14. Stick to “One” System

While worrying about wasting too much time, it may be easy for you to start making multiple systems for all your tasks everywhere separately. This may be doing you more harm than good. If you have things to do and use multiple systems to organize your schedule, you only make it difficult to focus on what you want to do. 

So, instead of using sticky notes, spreadsheets, and apps to track your schedule, focus on using one system. It’ll help you save time, provide essential information without investing hours in research, and keep you on track. 


15. Expect the Unexpected

Expecting the unexpected. What does that mean? Well, your perfect schedule will inevitably get a dent or two once in a while. For example: 

  • Your boss may ask you to take care of an urgent task suddenly.
  • A bigger problem with a client may pop up and require your full attention.
  • A client may suddenly show up, and you may have to deal with them.

So, instead of thinking nothing will happen and reacting to problems in real-time, plan for potential problems beforehand. You’ll save time and money. 


16. Filter Information

We are bombarded by information every day. But most of that information is irrelevant. You don’t need to know about a new SEO technique if you work in finance. Similarly, you shouldn’t have to read a whole credit report to find a single entry. 

So, filter out the useless information that comes to you during the day as you work, save time, and spend it on more worthwhile things. Here’s how to do that:

  • Put alerts on relevant topics.
  • Establish filters to separate unimportant emails.
  • Hire an assistant to forward important mail to you. 


17. Eat the Frog

This time management method is named after Mark Twain’s quote: “Eat a live frog the first thing in the morning, and nothing worse will happen to you the rest of the day.” 

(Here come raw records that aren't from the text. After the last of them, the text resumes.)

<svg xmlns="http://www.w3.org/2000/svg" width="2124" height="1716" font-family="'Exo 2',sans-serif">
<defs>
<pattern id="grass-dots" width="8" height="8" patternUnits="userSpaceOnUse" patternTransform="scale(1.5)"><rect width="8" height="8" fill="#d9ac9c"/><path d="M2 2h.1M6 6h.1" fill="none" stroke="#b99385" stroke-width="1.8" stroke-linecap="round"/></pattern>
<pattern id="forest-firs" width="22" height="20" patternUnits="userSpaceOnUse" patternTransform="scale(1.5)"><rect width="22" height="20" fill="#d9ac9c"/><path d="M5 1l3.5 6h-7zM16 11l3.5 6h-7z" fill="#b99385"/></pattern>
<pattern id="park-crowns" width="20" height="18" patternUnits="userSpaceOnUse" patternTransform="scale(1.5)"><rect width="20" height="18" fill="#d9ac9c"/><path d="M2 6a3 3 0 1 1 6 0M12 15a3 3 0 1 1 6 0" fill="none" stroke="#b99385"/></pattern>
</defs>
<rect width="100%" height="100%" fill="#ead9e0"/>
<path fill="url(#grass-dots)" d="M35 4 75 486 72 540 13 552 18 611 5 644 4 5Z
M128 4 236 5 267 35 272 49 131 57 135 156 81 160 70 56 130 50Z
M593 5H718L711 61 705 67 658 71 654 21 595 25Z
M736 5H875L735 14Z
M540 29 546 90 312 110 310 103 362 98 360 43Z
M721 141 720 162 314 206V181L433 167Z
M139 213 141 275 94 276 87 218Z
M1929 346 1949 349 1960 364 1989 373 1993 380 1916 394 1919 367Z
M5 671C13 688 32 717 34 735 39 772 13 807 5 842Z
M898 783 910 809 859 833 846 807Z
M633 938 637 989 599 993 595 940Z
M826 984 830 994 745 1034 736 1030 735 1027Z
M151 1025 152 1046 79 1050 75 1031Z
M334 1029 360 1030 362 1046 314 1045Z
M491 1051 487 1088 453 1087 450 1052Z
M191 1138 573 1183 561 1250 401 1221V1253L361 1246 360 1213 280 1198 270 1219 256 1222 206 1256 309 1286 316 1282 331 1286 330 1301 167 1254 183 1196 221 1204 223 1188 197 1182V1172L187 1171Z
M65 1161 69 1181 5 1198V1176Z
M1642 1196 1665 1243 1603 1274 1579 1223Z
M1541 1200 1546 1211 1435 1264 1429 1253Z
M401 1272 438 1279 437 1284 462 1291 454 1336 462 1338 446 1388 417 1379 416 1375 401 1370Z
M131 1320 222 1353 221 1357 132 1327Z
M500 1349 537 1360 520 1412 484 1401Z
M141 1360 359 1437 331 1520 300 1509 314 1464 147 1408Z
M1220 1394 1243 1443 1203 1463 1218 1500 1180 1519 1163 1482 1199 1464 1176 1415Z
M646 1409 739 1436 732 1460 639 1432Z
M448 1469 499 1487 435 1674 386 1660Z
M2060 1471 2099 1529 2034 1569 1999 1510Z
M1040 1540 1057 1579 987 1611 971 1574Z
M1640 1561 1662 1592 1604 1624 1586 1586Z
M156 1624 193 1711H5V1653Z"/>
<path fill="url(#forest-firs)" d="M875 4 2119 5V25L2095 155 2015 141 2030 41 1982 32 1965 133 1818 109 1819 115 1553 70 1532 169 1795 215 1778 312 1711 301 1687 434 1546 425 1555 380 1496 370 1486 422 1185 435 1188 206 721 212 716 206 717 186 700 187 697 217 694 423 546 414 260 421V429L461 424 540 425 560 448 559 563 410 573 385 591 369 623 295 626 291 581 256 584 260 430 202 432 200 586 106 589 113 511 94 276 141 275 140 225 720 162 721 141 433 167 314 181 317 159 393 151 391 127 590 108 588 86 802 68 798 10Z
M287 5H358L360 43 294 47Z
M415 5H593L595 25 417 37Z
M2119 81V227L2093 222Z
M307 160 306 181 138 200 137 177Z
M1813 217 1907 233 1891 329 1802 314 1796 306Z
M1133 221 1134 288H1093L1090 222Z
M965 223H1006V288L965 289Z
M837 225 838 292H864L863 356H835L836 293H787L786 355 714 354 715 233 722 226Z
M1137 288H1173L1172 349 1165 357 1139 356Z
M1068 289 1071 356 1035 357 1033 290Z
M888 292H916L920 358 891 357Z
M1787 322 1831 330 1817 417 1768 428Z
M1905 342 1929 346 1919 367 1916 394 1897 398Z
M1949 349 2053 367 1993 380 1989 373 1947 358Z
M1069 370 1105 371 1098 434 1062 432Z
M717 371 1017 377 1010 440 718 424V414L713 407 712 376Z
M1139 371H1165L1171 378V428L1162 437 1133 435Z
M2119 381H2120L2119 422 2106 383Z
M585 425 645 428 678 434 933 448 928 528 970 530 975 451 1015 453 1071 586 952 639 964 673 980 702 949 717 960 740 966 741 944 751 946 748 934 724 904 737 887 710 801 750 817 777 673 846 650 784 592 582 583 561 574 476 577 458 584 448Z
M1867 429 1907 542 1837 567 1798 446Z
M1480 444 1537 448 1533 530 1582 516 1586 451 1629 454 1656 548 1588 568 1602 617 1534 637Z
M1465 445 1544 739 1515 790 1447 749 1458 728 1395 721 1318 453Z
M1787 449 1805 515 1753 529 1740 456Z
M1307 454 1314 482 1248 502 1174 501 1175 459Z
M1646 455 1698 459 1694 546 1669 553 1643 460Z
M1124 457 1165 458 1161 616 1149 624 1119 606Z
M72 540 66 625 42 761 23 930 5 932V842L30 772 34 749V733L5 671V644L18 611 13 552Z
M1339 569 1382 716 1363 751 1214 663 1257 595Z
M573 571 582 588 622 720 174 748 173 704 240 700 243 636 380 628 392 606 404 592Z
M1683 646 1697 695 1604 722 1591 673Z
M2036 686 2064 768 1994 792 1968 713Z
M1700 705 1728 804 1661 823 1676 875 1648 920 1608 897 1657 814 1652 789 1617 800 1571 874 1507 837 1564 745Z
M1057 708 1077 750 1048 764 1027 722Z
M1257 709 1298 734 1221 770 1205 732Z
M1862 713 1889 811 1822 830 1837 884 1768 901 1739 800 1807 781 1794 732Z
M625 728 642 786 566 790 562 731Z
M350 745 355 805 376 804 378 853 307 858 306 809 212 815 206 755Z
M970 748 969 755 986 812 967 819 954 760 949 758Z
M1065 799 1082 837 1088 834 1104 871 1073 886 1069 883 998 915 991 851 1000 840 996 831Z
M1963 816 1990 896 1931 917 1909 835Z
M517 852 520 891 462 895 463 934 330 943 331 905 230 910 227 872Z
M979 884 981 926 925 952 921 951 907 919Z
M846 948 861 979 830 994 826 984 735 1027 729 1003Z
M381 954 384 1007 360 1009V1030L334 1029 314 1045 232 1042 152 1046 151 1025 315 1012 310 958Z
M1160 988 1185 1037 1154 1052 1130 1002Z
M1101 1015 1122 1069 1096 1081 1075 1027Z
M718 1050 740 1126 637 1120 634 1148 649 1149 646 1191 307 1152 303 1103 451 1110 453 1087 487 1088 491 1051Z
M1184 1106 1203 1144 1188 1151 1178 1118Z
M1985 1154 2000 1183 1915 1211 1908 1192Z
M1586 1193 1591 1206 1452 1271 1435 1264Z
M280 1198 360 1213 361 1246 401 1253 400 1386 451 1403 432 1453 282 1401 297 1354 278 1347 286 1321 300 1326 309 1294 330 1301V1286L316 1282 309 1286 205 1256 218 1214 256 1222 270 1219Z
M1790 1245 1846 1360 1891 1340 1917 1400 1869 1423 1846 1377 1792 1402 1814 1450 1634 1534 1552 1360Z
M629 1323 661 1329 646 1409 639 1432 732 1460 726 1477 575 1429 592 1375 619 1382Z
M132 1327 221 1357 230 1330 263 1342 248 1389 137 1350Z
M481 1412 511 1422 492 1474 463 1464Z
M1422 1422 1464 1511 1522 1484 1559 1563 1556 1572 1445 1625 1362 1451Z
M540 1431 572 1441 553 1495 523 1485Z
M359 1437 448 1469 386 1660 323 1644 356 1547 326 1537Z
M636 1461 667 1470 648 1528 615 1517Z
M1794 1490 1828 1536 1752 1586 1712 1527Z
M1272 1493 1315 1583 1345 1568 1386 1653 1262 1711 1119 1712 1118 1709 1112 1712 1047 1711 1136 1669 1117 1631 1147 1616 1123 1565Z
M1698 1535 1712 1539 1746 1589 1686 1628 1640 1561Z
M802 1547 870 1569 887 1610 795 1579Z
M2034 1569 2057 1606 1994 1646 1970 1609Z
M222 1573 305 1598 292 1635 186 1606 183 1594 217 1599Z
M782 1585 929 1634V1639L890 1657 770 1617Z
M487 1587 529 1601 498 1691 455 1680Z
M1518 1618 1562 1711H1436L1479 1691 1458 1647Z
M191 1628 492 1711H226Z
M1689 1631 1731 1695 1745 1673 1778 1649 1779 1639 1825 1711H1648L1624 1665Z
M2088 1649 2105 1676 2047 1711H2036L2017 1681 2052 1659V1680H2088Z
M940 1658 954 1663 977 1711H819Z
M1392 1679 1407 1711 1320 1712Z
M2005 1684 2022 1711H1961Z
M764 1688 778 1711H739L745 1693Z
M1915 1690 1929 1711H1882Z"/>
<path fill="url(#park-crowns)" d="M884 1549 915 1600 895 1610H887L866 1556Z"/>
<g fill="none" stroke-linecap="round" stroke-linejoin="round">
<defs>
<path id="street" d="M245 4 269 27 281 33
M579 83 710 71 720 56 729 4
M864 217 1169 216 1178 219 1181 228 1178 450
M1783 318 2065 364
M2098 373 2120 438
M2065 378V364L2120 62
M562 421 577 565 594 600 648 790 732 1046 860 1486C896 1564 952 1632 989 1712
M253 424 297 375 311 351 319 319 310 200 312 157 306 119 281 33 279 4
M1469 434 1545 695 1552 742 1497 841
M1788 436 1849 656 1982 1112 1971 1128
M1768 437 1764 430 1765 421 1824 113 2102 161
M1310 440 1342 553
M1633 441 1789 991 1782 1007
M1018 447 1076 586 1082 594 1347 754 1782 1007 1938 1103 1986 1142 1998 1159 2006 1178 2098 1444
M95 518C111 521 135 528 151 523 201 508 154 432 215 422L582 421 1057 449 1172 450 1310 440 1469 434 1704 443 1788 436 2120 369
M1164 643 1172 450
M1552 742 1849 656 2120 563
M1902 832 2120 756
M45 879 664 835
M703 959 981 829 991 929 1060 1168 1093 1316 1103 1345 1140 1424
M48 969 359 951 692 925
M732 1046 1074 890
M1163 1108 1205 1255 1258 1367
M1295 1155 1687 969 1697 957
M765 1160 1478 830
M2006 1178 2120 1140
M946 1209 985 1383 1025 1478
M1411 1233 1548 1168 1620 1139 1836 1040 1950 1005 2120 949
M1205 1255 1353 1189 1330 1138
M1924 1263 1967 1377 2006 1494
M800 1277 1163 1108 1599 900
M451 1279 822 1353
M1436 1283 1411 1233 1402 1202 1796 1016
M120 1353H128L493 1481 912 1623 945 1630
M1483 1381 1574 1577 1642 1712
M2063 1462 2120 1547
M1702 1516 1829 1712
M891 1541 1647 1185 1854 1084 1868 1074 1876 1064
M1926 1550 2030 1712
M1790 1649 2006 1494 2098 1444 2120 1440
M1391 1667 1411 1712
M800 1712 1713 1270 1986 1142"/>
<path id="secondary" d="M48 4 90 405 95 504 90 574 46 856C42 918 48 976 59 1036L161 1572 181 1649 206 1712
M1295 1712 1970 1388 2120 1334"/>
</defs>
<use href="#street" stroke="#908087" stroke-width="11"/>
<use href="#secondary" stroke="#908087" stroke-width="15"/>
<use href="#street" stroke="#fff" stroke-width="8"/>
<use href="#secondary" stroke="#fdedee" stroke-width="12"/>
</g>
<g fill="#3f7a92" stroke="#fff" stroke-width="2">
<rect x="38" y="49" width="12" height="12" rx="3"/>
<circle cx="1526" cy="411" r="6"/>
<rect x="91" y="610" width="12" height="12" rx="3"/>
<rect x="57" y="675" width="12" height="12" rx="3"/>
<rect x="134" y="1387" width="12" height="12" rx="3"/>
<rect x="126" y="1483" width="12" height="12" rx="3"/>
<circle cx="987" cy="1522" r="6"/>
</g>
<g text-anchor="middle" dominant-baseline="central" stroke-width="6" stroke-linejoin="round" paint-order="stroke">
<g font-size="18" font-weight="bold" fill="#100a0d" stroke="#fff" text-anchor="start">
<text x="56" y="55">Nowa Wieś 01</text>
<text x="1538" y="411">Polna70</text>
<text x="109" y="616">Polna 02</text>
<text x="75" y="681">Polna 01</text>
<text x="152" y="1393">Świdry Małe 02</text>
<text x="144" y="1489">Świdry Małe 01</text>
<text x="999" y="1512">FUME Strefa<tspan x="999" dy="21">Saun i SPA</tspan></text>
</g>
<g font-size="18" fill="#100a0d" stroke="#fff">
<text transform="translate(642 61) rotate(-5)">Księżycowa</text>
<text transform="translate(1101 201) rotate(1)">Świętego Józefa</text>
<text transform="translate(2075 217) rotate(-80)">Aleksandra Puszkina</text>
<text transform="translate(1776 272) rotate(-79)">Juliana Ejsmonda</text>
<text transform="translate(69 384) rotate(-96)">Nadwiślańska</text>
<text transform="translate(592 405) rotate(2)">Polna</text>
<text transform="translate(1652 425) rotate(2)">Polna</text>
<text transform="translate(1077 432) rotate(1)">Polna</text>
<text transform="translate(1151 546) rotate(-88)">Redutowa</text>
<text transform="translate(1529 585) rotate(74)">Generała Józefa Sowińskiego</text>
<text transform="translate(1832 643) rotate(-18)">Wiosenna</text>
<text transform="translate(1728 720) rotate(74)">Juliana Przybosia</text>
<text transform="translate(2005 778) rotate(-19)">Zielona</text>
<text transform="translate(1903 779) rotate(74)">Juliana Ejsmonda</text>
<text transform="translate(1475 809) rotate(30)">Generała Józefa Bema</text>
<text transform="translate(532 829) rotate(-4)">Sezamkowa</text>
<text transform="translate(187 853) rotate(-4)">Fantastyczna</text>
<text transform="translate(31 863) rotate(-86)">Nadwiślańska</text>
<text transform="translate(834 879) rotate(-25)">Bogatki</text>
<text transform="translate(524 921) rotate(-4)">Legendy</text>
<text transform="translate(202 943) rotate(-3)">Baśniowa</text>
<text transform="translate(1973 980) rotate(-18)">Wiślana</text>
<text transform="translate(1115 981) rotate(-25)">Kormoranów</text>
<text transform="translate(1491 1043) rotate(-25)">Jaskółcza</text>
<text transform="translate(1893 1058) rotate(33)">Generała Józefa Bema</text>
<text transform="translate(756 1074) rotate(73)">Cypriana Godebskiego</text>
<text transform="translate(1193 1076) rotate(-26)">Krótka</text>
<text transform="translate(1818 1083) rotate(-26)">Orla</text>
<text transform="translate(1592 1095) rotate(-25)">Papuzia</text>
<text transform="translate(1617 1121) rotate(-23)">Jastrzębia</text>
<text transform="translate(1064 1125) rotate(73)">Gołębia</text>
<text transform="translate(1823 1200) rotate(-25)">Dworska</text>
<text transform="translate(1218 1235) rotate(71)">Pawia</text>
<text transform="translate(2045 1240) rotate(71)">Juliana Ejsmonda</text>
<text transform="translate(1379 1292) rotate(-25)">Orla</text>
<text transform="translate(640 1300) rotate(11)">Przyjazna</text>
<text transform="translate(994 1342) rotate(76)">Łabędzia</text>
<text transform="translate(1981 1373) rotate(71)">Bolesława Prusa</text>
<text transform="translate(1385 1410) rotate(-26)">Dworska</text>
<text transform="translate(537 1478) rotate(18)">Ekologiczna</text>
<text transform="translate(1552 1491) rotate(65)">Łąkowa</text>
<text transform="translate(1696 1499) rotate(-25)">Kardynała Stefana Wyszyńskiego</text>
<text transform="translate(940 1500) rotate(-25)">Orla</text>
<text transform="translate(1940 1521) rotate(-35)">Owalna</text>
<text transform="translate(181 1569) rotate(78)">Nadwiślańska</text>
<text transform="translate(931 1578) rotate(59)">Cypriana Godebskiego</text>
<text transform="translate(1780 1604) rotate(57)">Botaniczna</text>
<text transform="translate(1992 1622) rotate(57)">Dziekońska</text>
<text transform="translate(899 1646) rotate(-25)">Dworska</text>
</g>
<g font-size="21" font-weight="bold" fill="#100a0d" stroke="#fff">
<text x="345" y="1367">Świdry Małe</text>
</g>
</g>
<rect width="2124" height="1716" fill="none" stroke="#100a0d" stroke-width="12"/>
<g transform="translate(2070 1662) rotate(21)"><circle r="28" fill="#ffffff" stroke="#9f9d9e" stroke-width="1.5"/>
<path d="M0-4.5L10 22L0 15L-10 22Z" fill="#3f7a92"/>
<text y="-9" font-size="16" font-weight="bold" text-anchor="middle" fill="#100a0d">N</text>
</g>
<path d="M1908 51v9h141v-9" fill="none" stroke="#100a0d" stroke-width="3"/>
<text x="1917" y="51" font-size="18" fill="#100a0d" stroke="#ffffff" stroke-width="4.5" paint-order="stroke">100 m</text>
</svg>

Basically, it means doing the tasks you dread first and getting them done and over with. For example, if you dread going over the financial statements for Q3, look over them before you do anything else. This will put you at ease for the rest of the day, knowing that the tasks you want to avoid have been dealt with. 

Choose a Method That Works for You

There are more than a dozen ways to begin managing your busy schedule, but choosing the best method for you can be challenging. If that’s you, remember that you don’t have to try every method at once. 

Select a method that you find interesting, use it in your daily business life, and check if it works. If it works, good for you. Your search has ended. But if it doesn’t work as you imagined, you can move on to another time management method. 

It’s that easy. 

Finding a time management method that works for you is a process of trial and error. You’ll probably have to go through several methods before you find the one you’re comfortable with. But once you do, the rewards are going to be worth it.